Of course the libs will blame the doctors.
Texas doctors opting out of Medicare at alarming rate
The uncertainty proved too much for Dr. Guy Culpepper, a Dallas-area family practice doctor who says he wrestled with his decision for years before opting out in March. It was, he said, the only way “he could stop getting bullied and take control of his practice.”
“You do Medicare for God and country because you lose money on it,” said Culpepper, a graduate of the University of Texas Medical School at Houston. “The only way to provide cost-effective care is outside the Medicare system, a system without constant paperwork and headaches and inadequate reimbursement.”
If you put the federal government in charge of deserts you will have a sand shortage in no time. In 1965 my father, a doctor, said that the Medicare/Medicaid system was doomed to fail, but before it did, it would drive costs through the ceiling and quality down the crapper. Unfortunately for us, his family, and his many patients he died very young in 1967.
Unfortunate for his family, yes, but actually more unfortunate the patients who needed his considerable skill which was offered on need, not offered on one's ability to pay.He used to go to rural areas to treat farmers who not only felt they couldn't afford to pay, but more so because they couldn't afford to leave their farm work undone.
Once, my mother took a call from a farmer's wife who said her husband had caught part of his arm in a combine, had cut away tissue to get it loose and was now feverish and had a bad odor. As usual, my father looked across the dinner table, nodded to me and we headed out.
I could see his mind working through the flexing of his jaw as we drove. He was planning for the worst, but hoping for the best. Once there he reached into his bag and pulled out some alcohol which he poured onto to his handkerchief which he had pulled from his suit jacket and told me to hold it over my nose. I still remember the coolness of the alcohol on that hot August evening. And the flies.
The smell coming through the alcohol soaked handkerchief made me gag as we approached the back kitchen door to the farmhouse. Before we got through the door he told the wife to call family to help hold her husband down, to boil as many pots of water as possible and collect clean sheets. My job, I was 13, was to call for an ambulance and give them the address and have the company call the hospital and tell them "possible amputation due to gangrene" was coming in and then help the wife.
My father saved the man's life, most of his arm and almost lost his practice. First the lawyers came sniffing and promising the farmer's family that they could only save the farm by suing the doctor. Next came a medical review board and on and on. My father had been right, was proved right by the county medical board, the medical review board and the courts (after he was dead). He never charged the family a penny because he knew they were living on the edge of losing everything. The farmer never tried to sue, his very elderly parents had been coerced into signing the papers placed before them to save their son's farm as they were told.
Before my father died he was told he had to change how he practiced medicine because many didn't understand the new techniques he employed, that the government was so far out of touch with innovation that they were years away from okaying new techniques and that there would be no more house calls, if only to fend off the lawyers.
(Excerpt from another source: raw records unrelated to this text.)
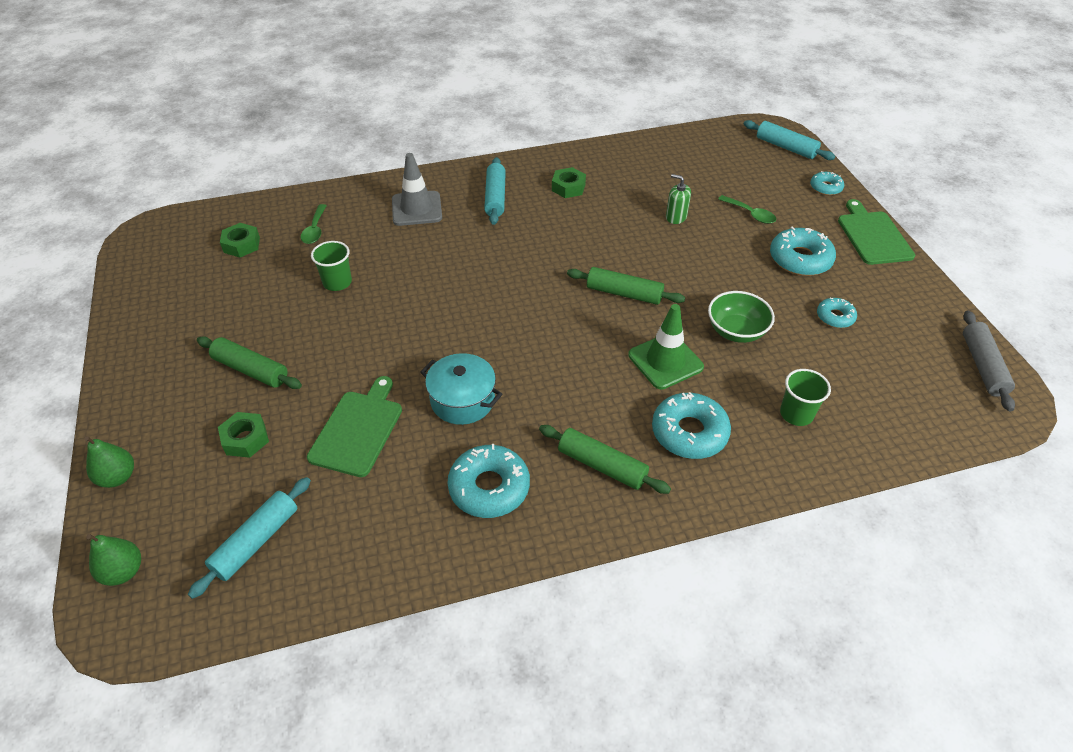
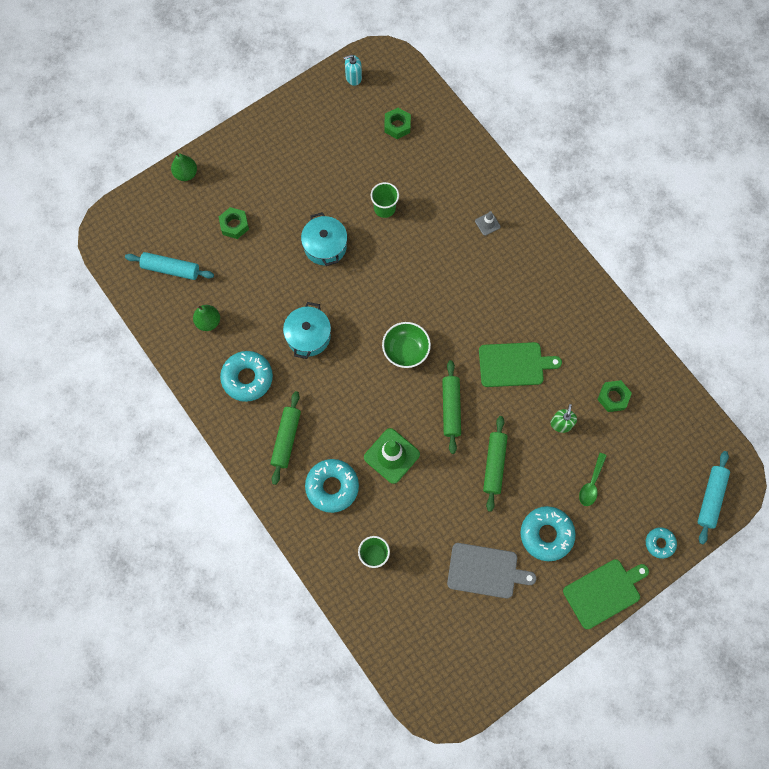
camera: 70 degrees right, 25 degrees up
(123, 571) = (133, 214): green pear -> green pear (208, 322)
(145, 264) = (353, 77): none -> turquoise soap dispenser
(251, 370) = (287, 198): green rolling pin -> green rolling pin (494, 464)
(315, 230) = (433, 165): green spoon -> none
(347, 349) = (325, 246): none -> turquoise pot
(358, 429) = (263, 284): green cutting board -> green cutting board (514, 364)
(417, 209) = (487, 224): grey traffic cone -> grey traffic cone, size x0.50
(495, 197) = (527, 276): turquoise rolling pin -> none
(568, 187) = (564, 327): green nut -> green nut (613, 397)
(736, 331) = (441, 499): green bowl -> green bowl (406, 350)
(835, 317) = (485, 571): turquoise donut -> grey cutting board
(982, 366) = (472, 687): grey rolling pin -> none

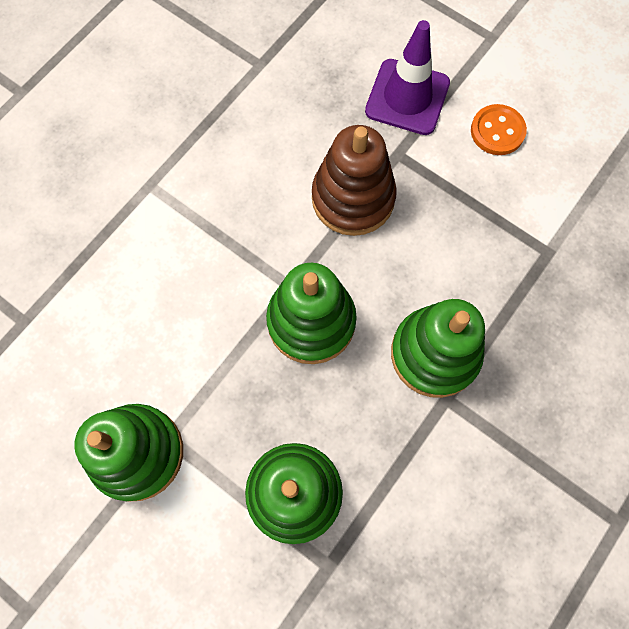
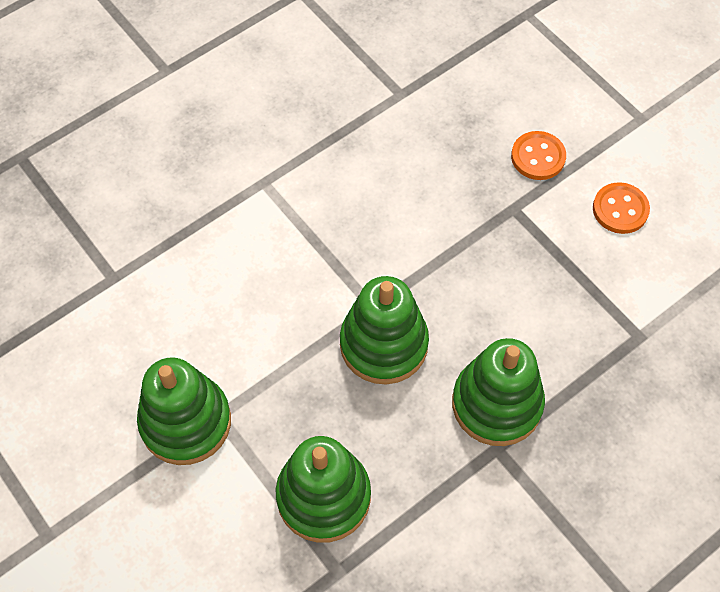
camera: 15 degrees right, 10 degrees down
(353, 198) = (457, 240): brown stacking toy -> none
(407, 97) = (538, 157): purple traffic cone -> orange button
This was told to him by his best friend, a lawyer.
It was a different time then before the government and lawyers took over medicine. That farmer didn't seek medical attention because he was too proud to negotiate paying the bill, not because he was stupid, ignorant or stubborn. He had pride. His family didn't take handouts. He didn't miss work. That farmer was a man of respect.
Well, Medicare/Medicaid had become the law and now some 45 years later it is the vehicle that the government uses to lessen medicine through their ridiculous notion that they know how to run a medical practice. If it wasn't for the ethics of doctors who have believe in "God and country" many patients wouldn't be treated, especially the old and the indigent. They are treated by a doctor, not some bureaucrat in Washington, DC. In an ironic twist, Medicare/Medicaid has a higher turn down rate for procedures than private insurance companies. Ah, but the private insurance companies are just in it for the money while the bureaucrat is in it for the good of the people and they will tell you that from their comfortable houses bought with their comfortable salaries and their ensured employment.
They are able to tell you that over a comfortable dinner because bureaucrats don't miss a meal or go on house calls. Not even for the dying. Office hours, you know. Oh, and government rules.
God help us from more government help, especially in the area of medical care. Just like the deserts, medical practices are becoming a shortage.
UPDATE: I was asked what happened to the farmer.
The farmer recovered and went on to make himself a success. His children now live comfortably in Florida on the proceeds from selling his land to a developer. My father died at a young age from 18 hour days and a fourth heart attack. He would have had it no other way because then, in his mind, he would not have done enough to help others. Yes, while alive my father made very good money which took care of my mother for another 33 years into old age and illness. My sisters and I do not live in Florida. I still have all of my father's records. At first we were told that we had to keep them for "legal reasons." Now I keep them to remember.